Вы видите, что это не столько живописное внешнее выражение, сколько моментальный снимок, сделанный с «внутреннего человека» в тот миг, когда процесс разлада дошел в нем до мучительного безобразия.
Но уже Достоевский и не раз объяснял нам, как в одном гнездилище могут совмещаться обе иудины натуры; и ядовито-колющая и мучительно-раздавленная. Сначала жуткое содружество это было указано нам в человеке из подполья, потом перед нами прошел Фома Опискин, самодур и вчерашний шут, истязатель и страстотерпец, и, наконец, сын Федора Павловича Карамазова и Елизаветы Смердящей олицетворил собой весь ужас той душевной неслитости, которая обрекла на предательство и нового Иуду.

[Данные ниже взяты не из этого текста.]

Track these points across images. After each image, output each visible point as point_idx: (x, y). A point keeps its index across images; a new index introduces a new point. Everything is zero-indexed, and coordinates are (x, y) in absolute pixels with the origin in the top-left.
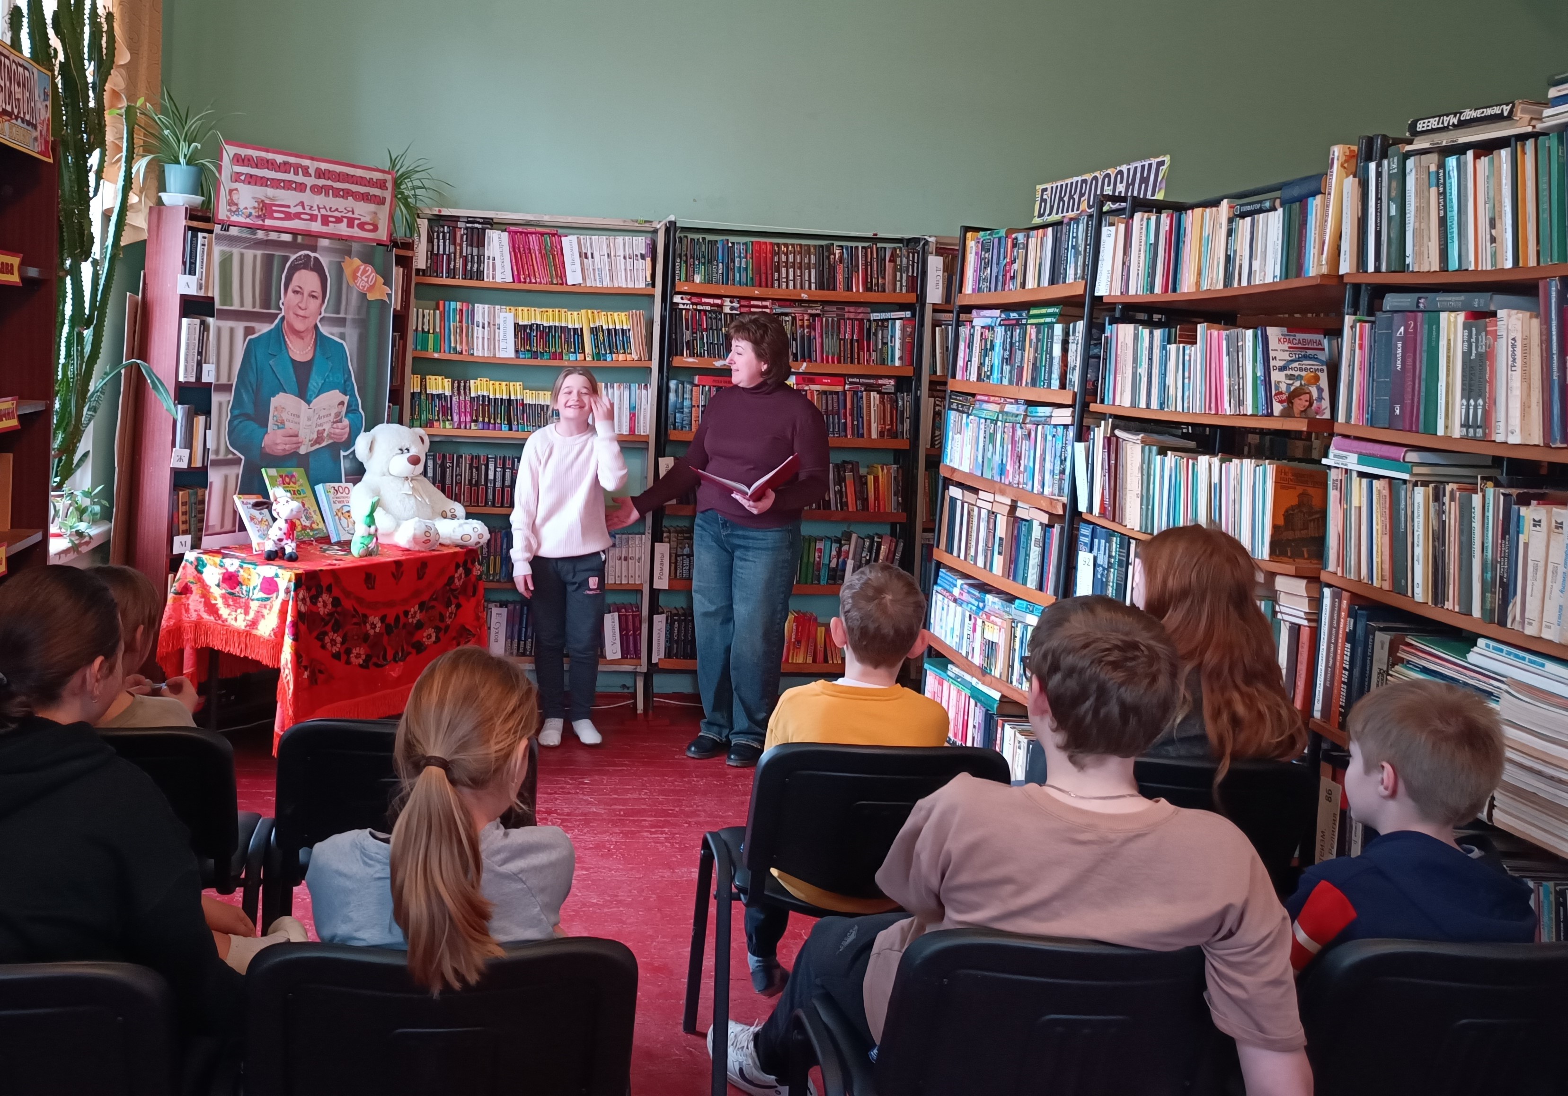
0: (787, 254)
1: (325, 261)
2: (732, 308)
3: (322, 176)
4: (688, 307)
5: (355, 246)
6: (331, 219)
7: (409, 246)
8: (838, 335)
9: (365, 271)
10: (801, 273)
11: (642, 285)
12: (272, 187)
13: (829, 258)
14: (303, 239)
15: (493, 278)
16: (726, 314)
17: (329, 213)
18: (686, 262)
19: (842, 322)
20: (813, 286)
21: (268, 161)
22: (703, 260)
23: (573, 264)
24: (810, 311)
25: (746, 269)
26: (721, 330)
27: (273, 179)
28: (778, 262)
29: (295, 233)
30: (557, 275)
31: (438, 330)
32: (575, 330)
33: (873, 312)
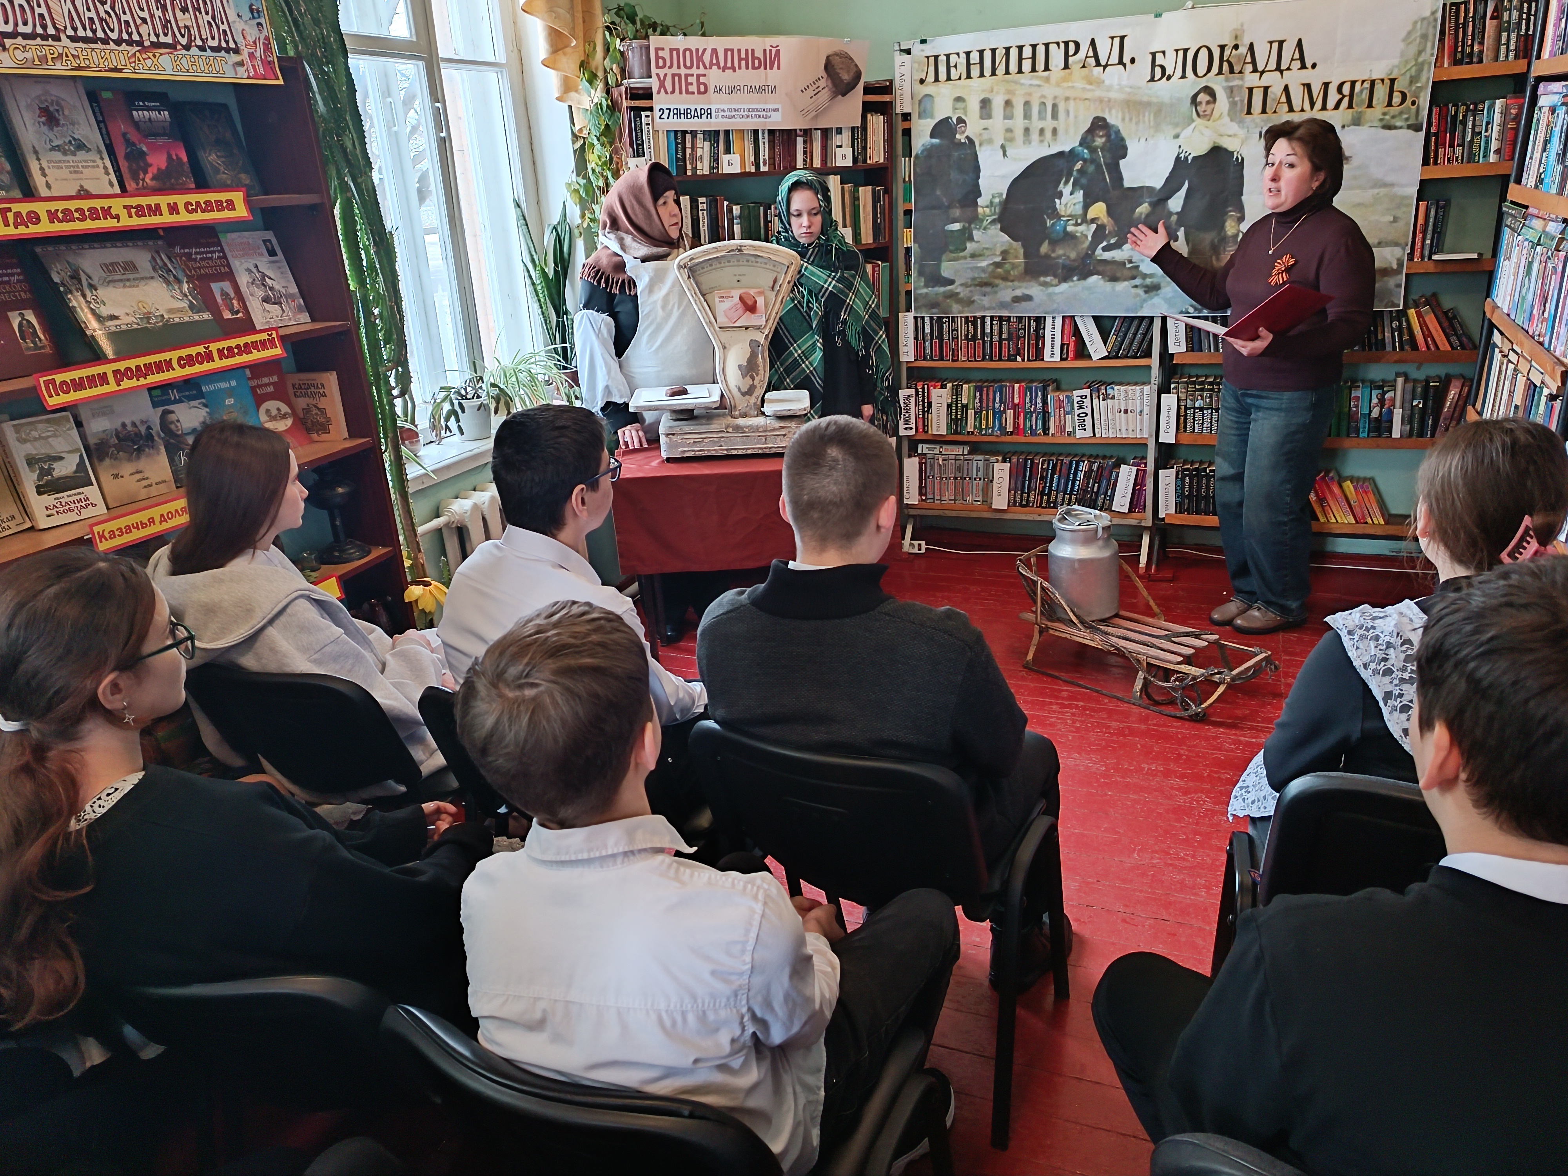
7: (886, 90)
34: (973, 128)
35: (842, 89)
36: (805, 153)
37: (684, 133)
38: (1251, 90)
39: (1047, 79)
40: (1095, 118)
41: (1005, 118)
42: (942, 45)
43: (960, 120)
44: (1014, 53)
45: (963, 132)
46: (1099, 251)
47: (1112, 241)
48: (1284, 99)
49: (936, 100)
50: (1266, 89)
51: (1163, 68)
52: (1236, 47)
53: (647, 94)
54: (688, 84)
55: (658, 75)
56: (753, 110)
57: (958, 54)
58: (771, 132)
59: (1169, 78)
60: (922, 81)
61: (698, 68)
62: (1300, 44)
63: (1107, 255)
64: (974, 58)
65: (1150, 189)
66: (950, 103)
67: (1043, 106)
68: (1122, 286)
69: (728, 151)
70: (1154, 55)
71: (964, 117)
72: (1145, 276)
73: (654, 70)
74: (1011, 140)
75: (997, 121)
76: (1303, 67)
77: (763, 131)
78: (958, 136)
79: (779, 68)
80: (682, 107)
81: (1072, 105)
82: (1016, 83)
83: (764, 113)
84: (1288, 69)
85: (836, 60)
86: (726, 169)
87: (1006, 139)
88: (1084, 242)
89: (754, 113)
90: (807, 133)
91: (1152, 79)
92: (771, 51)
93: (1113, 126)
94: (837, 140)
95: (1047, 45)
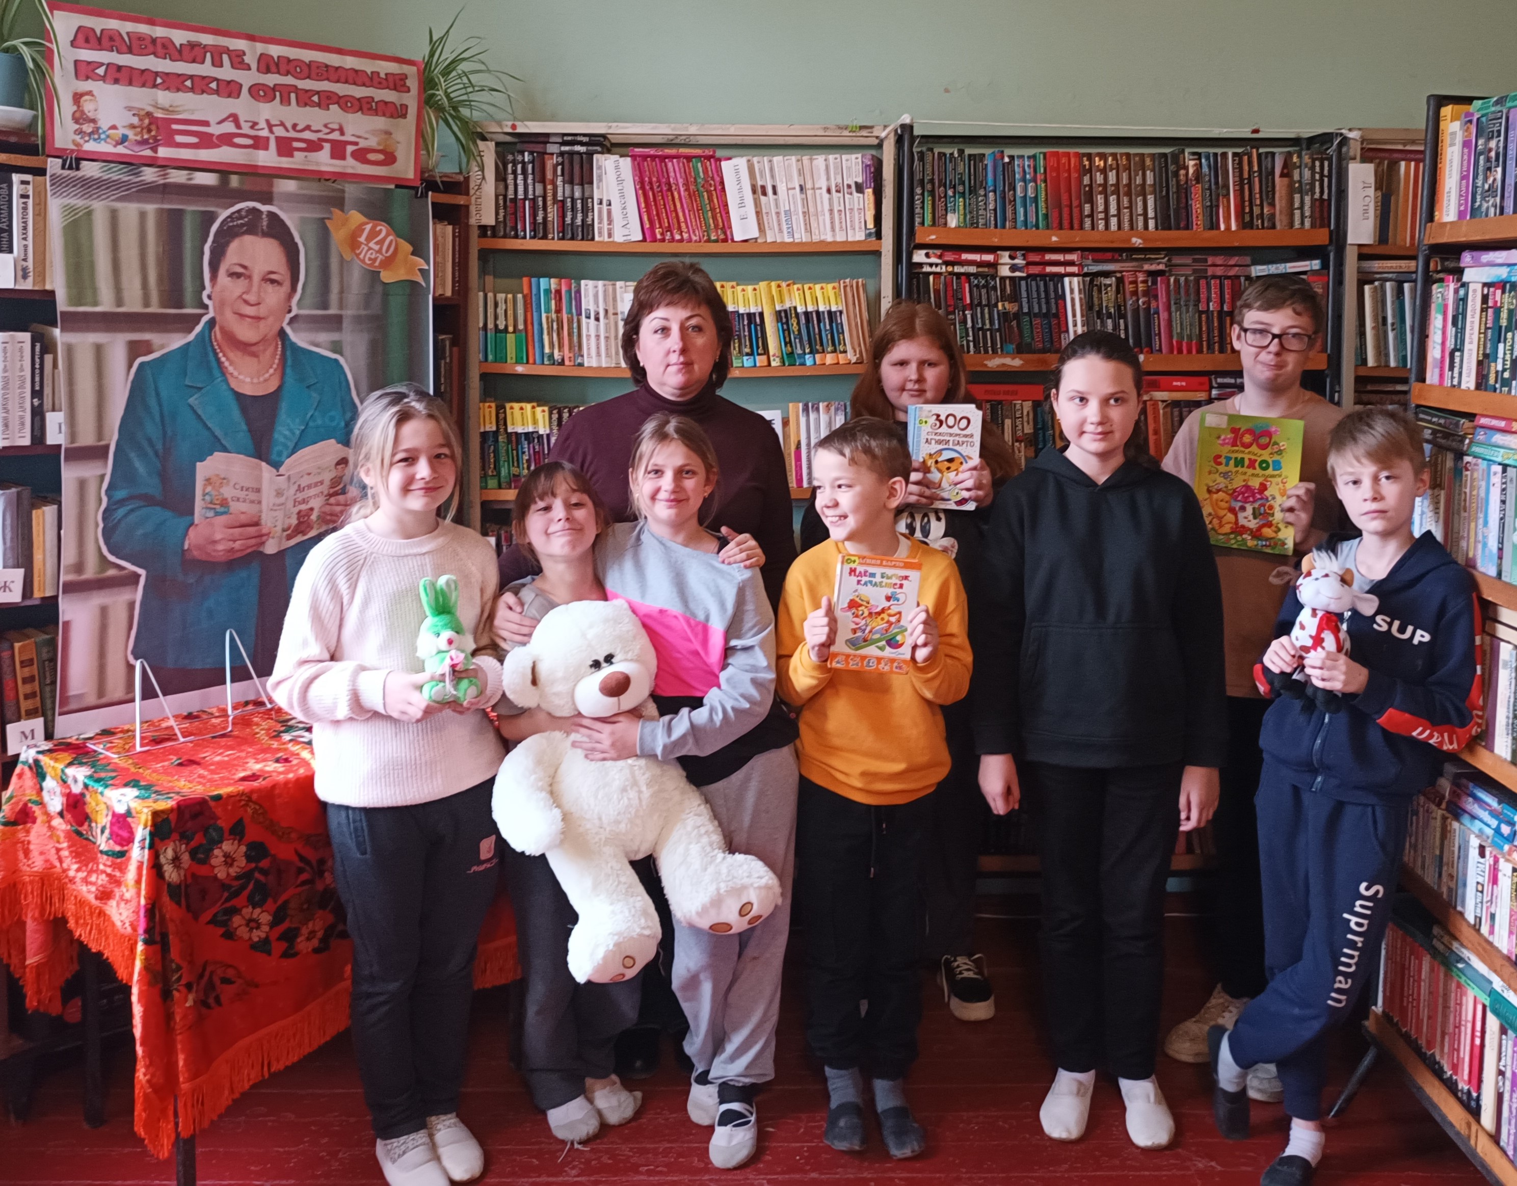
0: (1104, 171)
1: (290, 219)
2: (1013, 268)
3: (273, 68)
4: (938, 270)
5: (351, 191)
6: (296, 144)
7: (459, 186)
8: (1196, 305)
9: (373, 234)
10: (1130, 202)
11: (860, 236)
12: (168, 89)
13: (1176, 174)
14: (241, 182)
15: (610, 235)
16: (1003, 279)
17: (293, 134)
18: (932, 193)
19: (1203, 282)
20: (1151, 224)
21: (154, 41)
22: (961, 188)
23: (742, 205)
24: (1146, 267)
25: (1035, 200)
26: (996, 305)
27: (167, 74)
28: (1091, 186)
29: (223, 171)
30: (716, 226)
31: (521, 326)
32: (751, 316)
33: (1255, 262)
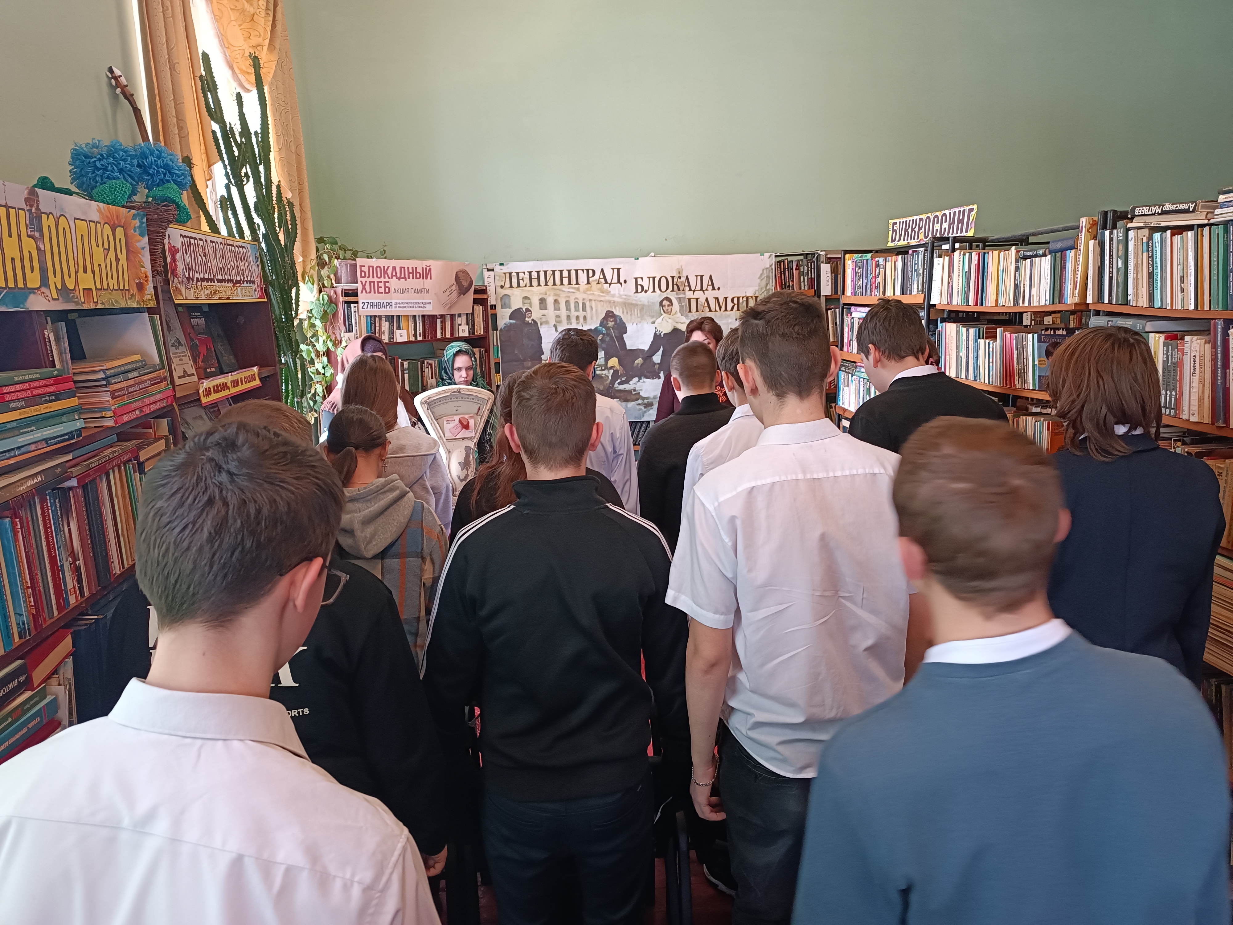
34: (536, 314)
35: (463, 291)
36: (442, 329)
37: (375, 316)
38: (689, 300)
39: (578, 289)
40: (607, 311)
41: (555, 310)
42: (514, 267)
43: (528, 310)
44: (557, 274)
45: (530, 317)
46: (616, 385)
47: (623, 379)
48: (706, 305)
49: (512, 298)
50: (697, 299)
51: (642, 287)
52: (680, 277)
53: (355, 293)
54: (379, 287)
55: (361, 282)
56: (416, 303)
57: (524, 273)
58: (423, 316)
59: (646, 292)
60: (502, 287)
61: (385, 278)
62: (711, 277)
63: (621, 387)
64: (534, 275)
65: (643, 350)
66: (521, 300)
67: (577, 304)
68: (631, 404)
69: (399, 328)
70: (636, 279)
71: (530, 308)
72: (643, 399)
73: (359, 279)
74: (560, 322)
75: (550, 311)
76: (714, 289)
77: (419, 316)
78: (527, 319)
79: (431, 279)
80: (375, 301)
81: (593, 303)
82: (560, 290)
83: (422, 305)
84: (707, 290)
85: (460, 274)
86: (399, 340)
87: (556, 321)
88: (607, 380)
89: (416, 305)
90: (442, 317)
91: (637, 292)
92: (426, 268)
93: (618, 316)
94: (459, 320)
95: (577, 271)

Загадка «двух личин», которую Леонид Андреев, даже не пробуя решать, так великолепно иллюстрировал, волновала Достоевского всю жизнь.
Это она-то и создала под его пером и вечного мужа,[3] и отца Илюшечки,[4] и Лебядкина,[5] и Ипполита Терентьева.[6] Не только общая характеристика, но и обрисовка действий андреевского Иуды сильно напоминает нам Достоевского. Смесь шута и самодура, этих столь определительных типов нашей натуры, выражалась в его поэзии двояко: в моменте активном, — давая выверт, а в пассивном — надрыв.
Вспомните Порфирия и его игру с Раскольниковым: например, подготовленный им «сюрпризик».[7] В таком же роде был и фокус-покус штабс-капитана Снегирева с деньгами Алеши Карамазова;[8] вывертом является бескапсюльный пистолет Ипполита Терентьева,[9] вывертом — бритва в дрожащих пальцах Трусоцкого,[10] который никогда не убьет; таковы же бегство Настасьи Филипповны из-под венца и предсмертная записка Кириллова. Но верхушку в этом роде составляет бешеный выпад того же Кириллова, когда за минуту до смерти он вонзает зубы в мизинец Петра Верховенского.[11]
Надрыв является у Достоевского то как реакция против бунта, выверта, фокуса, то отдельно от них.
Надрыв — это пьяные слезы Мармеладова; надрыв мелькает и в тоскливой побежке спущенного с лестницы Голядкина, и на мокром лице Снегирева, когда с торжеством и испугом оглядывается он на следы своего неожиданного бунта. И наконец надрывом звучат равно: и первое мучительное ты, обращенное Сонечкой к Раскольникову, и истерика человека из подполья с ее эротическим разрешением.
По-моему, не только нельзя понять андреевского Иуды, но нельзя на минуту даже поверить, что Иуда — точно человек, а не сплошное риторство, если не толковать его себе именно в этих схемах мысли Достоевского: выверт и надрыв.
Возьмите только извивающуюся лживость Иуды и его ненасытную жажду дурачить людей. Разве не кажется вам, когда их то пропускают сквозь себя прозрачные глаза Фомы, то вбирает в себя этот однозвучно-громкий и одноцветно-яркий Петр, что вы не раз уже видели Иуду и у Достоевского, хотя в более скромном и бытовом обличье. Не так ли дурачил Мышкина припадавший к нему Лебедев, или Димитрия и монахов старый Карамазов, или, наконец, Павел Павлович Трусоцкий великолепного Вельчанинова?